It’s not what it sounds like. While parts of Las Vegas can be found in varying states of undress its not exactly as it seems. On every street the homeless flog cards of naked asian women guaranteeing them to your door in under 20mins. A bit like ordering pizza. Mix that with walking yard sticks of frozen margaritas, drunk and mauling men, bright lights, sunburnt tourists and a midget Elvis you come somewhat close to the Las Vegas strip.
I am not going to lie, Las Vegas as a concept scared me. I am not one for solo drinking and I was concerned that I would be the sober one that sat in the corner while everyone else was maggot and dancing in their thongs and short shorts.

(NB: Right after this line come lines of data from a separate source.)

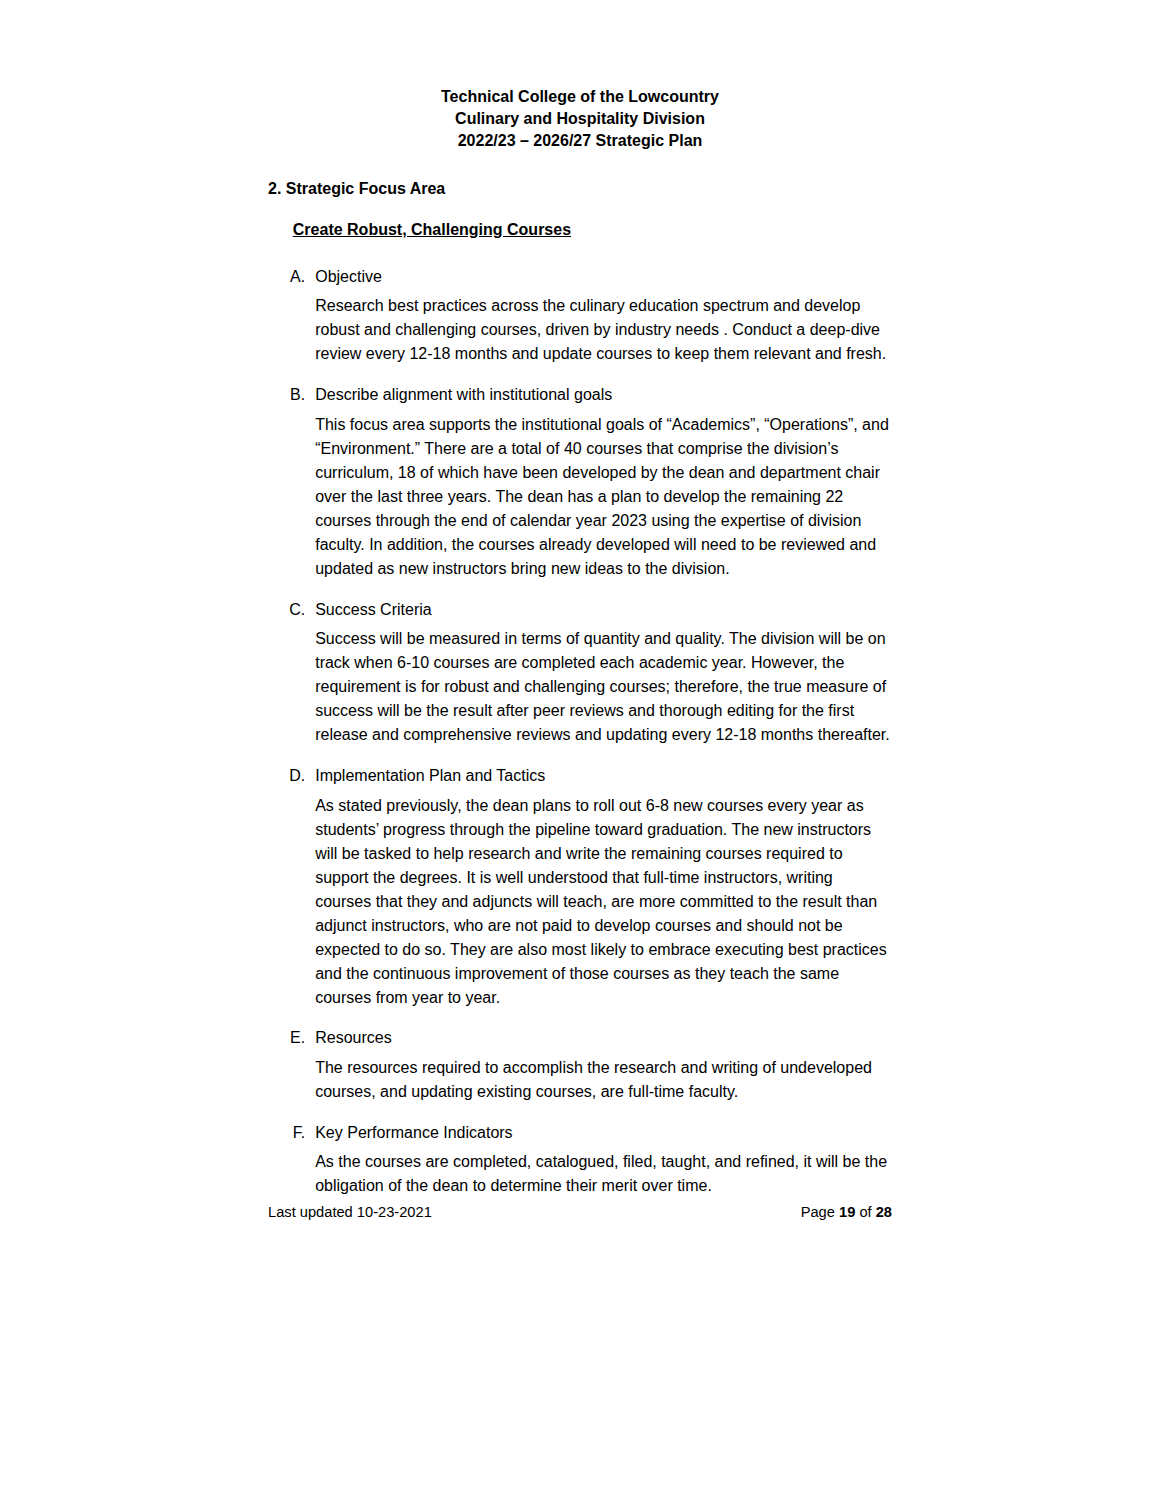Technical College of the Lowcountry
Culinary and Hospitality Division
2022/23 – 2026/27 Strategic Plan
2. Strategic Focus Area
Create Robust, Challenging Courses
Objective
Research best practices across the culinary education spectrum and develop robust and challenging courses, driven by industry needs . Conduct a deep-dive review every 12-18 months and update courses to keep them relevant and fresh.
Describe alignment with institutional goals
This focus area supports the institutional goals of “Academics”, “Operations”, and “Environment.” There are a total of 40 courses that comprise the division’s curriculum, 18 of which have been developed by the dean and department chair over the last three years. The dean has a plan to develop the remaining 22 courses through the end of calendar year 2023 using the expertise of division faculty. In addition, the courses already developed will need to be reviewed and updated as new instructors bring new ideas to the division.
Success Criteria
Success will be measured in terms of quantity and quality. The division will be on track when 6-10 courses are completed each academic year. However, the requirement is for robust and challenging courses; therefore, the true measure of success will be the result after peer reviews and thorough editing for the first release and comprehensive reviews and updating every 12-18 months thereafter.
Implementation Plan and Tactics
As stated previously, the dean plans to roll out 6-8 new courses every year as students’ progress through the pipeline toward graduation. The new instructors will be tasked to help research and write the remaining courses required to support the degrees. It is well understood that full-time instructors, writing courses that they and adjuncts will teach, are more committed to the result than adjunct instructors, who are not paid to develop courses and should not be expected to do so. They are also most likely to embrace executing best practices and the continuous improvement of those courses as they teach the same courses from year to year.
Resources
The resources required to accomplish the research and writing of undeveloped courses, and updating existing courses, are full-time faculty.
Key Performance Indicators
As the courses are completed, catalogued, filed, taught, and refined, it will be the obligation of the dean to determine their merit over time.
Last updated 10-23-2021 Page 19 of 28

I can hear the murmurs from those of you who’ve seen me dance in thongs and hear the guffaws of ‘as if’ 1. I would be sober and 2. When has dancing by myself ever stopped me. The answer is simple. When you are all standing there with beers in hand laughing at my solo dancing you don’t make me feel alone. Standing in a crowd of 10 000 people on your own, dancing to an Elvis impersonator with a $2 Corona – now that is something I’ve never done before.
The low down on Vegas. Here is what you expect.
Drinking – there was
Shows – Penn and Teller and Absinthe (a raunchy acrobat thingy)

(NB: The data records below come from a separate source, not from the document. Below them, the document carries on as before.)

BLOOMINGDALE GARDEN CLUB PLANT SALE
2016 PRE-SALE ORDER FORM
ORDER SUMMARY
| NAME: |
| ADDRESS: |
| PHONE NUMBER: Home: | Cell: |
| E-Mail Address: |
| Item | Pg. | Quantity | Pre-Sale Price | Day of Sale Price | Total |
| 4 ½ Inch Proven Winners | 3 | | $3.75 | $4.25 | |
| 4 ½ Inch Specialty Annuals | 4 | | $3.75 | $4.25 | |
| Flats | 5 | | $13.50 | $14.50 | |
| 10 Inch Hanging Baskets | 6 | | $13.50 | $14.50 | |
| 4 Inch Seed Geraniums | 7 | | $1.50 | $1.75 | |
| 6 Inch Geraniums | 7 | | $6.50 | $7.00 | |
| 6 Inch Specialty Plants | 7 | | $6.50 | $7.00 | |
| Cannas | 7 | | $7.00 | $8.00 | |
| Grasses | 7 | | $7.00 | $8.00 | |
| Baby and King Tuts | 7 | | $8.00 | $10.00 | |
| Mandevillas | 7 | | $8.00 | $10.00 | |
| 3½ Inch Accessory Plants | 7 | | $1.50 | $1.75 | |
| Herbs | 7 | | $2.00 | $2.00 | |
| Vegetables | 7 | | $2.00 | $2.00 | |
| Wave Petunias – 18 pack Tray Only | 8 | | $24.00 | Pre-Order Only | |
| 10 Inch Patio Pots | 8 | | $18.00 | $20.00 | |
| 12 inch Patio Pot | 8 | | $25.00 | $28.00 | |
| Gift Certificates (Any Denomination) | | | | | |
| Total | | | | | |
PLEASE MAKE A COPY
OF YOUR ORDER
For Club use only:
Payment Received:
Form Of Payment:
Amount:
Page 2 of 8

Sex – there was none but there were offers (sorry Mum!)
Gambling – I did – a little – and didn’t do very well
It seems I am constantly placing myself outside of my comfort zone, and I know that’s the reason we travel in the first place but it is going to take a little bit of time for me to grab the opportunities as they arise. Sitting in the Rio hotel, I had spent my $100 gambling limit and conveniently placed myself at the bar instead. As a BFK wearer in Vegas it was easy to feel self conscious.
The woman running the drinks in the bar was barely wearing a thing. A see through sheath over her g -string and a crossover bra top that only covered her nipples. I had asked the bar tender earlier why he didn’t have to wear something that showed his bits. His response was “Why? Do you want me to?” followed by “If it helps you, I’m not wearing any underwear. Do you want to see?” It seems that in Las Vegas sex sells. And it sells everything.

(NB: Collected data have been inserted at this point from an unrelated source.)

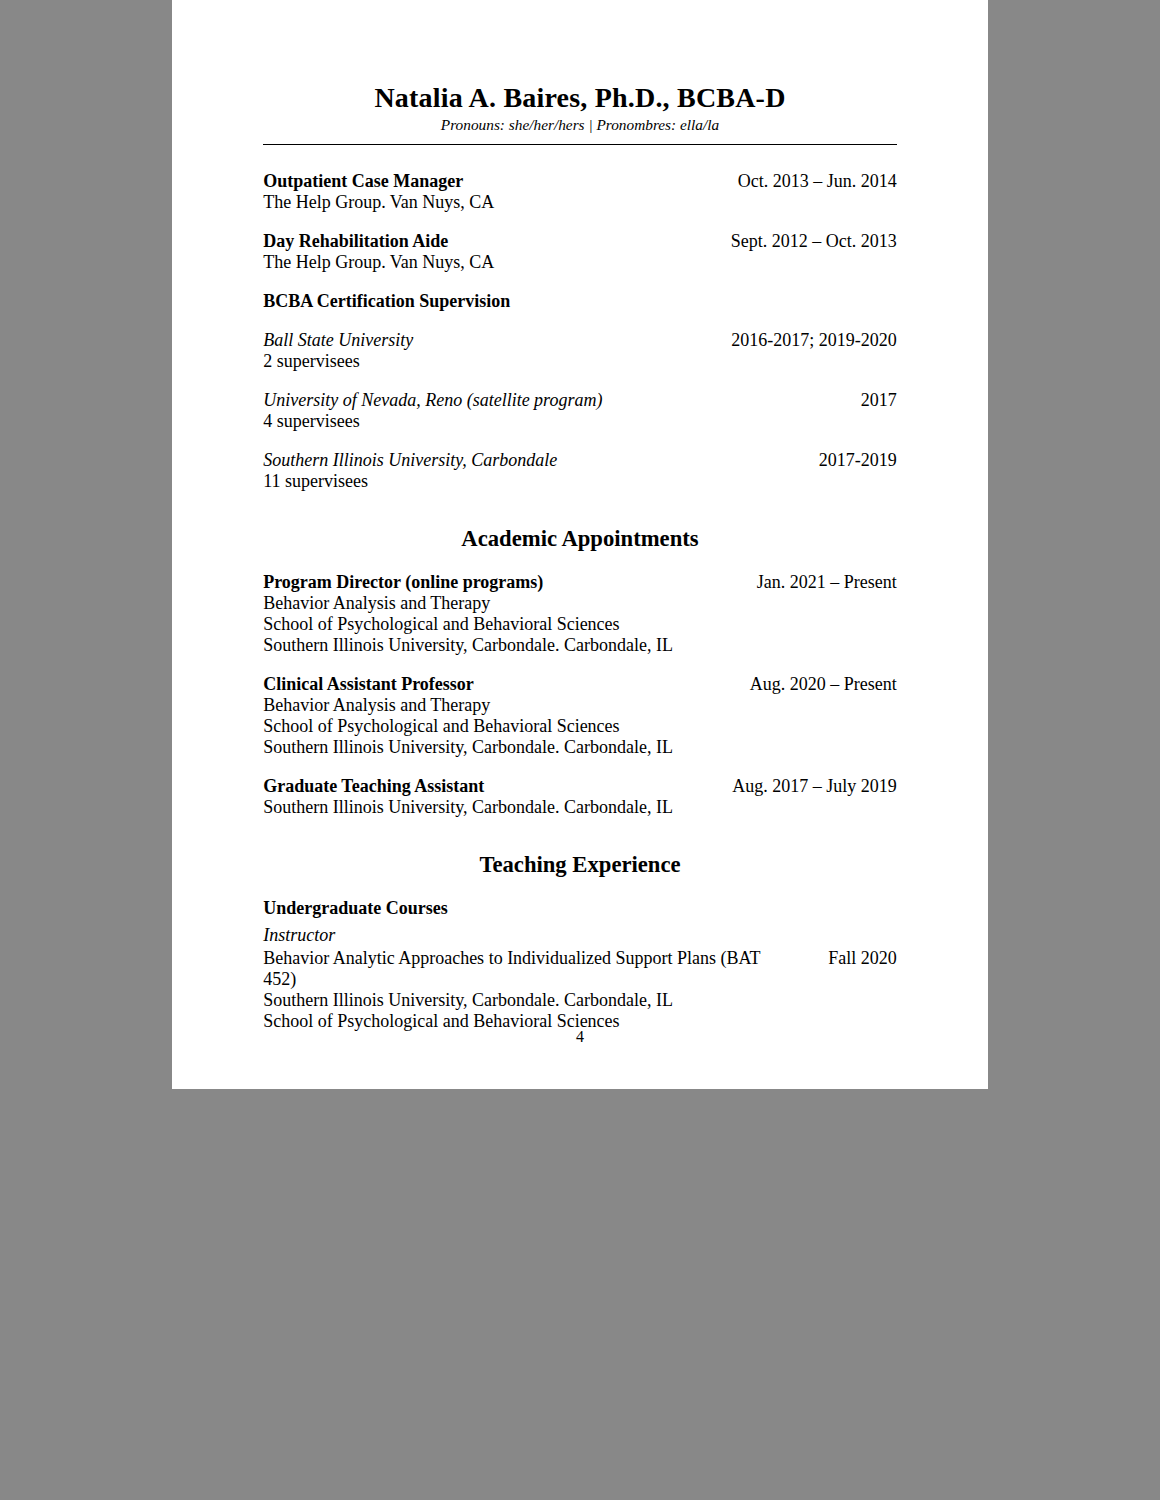Natalia A. Baires, Ph.D., BCBA-D
Pronouns: she/her/hers | Pronombres: ella/la
Outpatient Case Manager Oct. 2013 – Jun. 2014
The Help Group. Van Nuys, CA
Day Rehabilitation Aide Sept. 2012 – Oct. 2013
The Help Group. Van Nuys, CA
BCBA Certification Supervision
Ball State University 2016-2017; 2019-2020
2 supervisees
University of Nevada, Reno (satellite program) 2017
4 supervisees
Southern Illinois University, Carbondale 2017-2019
11 supervisees
Academic Appointments
Program Director (online programs) Jan. 2021 – Present
Behavior Analysis and Therapy
School of Psychological and Behavioral Sciences
Southern Illinois University, Carbondale. Carbondale, IL
Clinical Assistant Professor Aug. 2020 – Present
Behavior Analysis and Therapy
School of Psychological and Behavioral Sciences
Southern Illinois University, Carbondale. Carbondale, IL
Graduate Teaching Assistant Aug. 2017 – July 2019
Southern Illinois University, Carbondale. Carbondale, IL
Teaching Experience
Undergraduate Courses
Instructor
Behavior Analytic Approaches to Individualized Support Plans (BAT 452)
Southern Illinois University, Carbondale. Carbondale, IL
School of Psychological and Behavioral Sciences
Fall 2020
4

Like all BFK wearers, it’s not usually our alluring bodies we use to hook the men in. We don’t wear g-strings and stockings, deliver drinks in white bikinis or wear strategically placed lace. We make them laugh and it seemed that if that was what I was relying on to meet people in Las Vegas- well I was shit out of luck. I spent the first day and a half just trying to see. Trying to work out which way was up and not to be blinded by the lights, the bling and the sheer mass of people. The whole place was so overwhelming I was concerned that I’d never surface from the mass and that I’d be lost for days.
So, I let go. I decided so what if I have a drink in the morning and walk down the street. Everyone else is. So what if I pull up a seat at the bar and sit next to a lady I thought I could chat to but who turned out to be a prostitute and so what if I just started conversations with random drunk strangers.
My Las Vegas, which was incredibly fun, is owed to four people. Will the barman, who laughed at my jokes, made me suck whipped cream from straws (again sorry Mum), who told me I was the sexiest thing in the world even though a half naked woman sat not three feet from me. I know it’s his job to flirt but he did it well and made me feel like I was just as hot as the women with legs to their armpits and lace lap laps.
Magdalena, Casey and Auston from Michigan are the other three. On a night time excursion to Fremont street, the old strip, the one Frank Sinatra walked down, I found myself in a piano bar on my own at midnight. I’d been there a little while when a very young, very good looking tattooed young man sat beside me and said “What are you doing in a place like this all by yourself?” With shots, more vodka, some open mic singing at the piano (He was good and a little bit flirty… that helped. Why is it when a boy sings to you, you really don’t care about anything else?) – I was laughing in no time. I had forgotten about the awkward solo dance of the hour before and was now someone who let 25 year old boys flirt with her.
Vegas may be a feast for the eyes but it turns out it’s just that. It’s all about the looking. Cause if you want to touch – you got to pay. So while I may have started out a little downtrodden about the amount of flesh on display and my shortcomings – it turns out I just didn’t need the tips like they did and that I am funny enough even with my clothes on.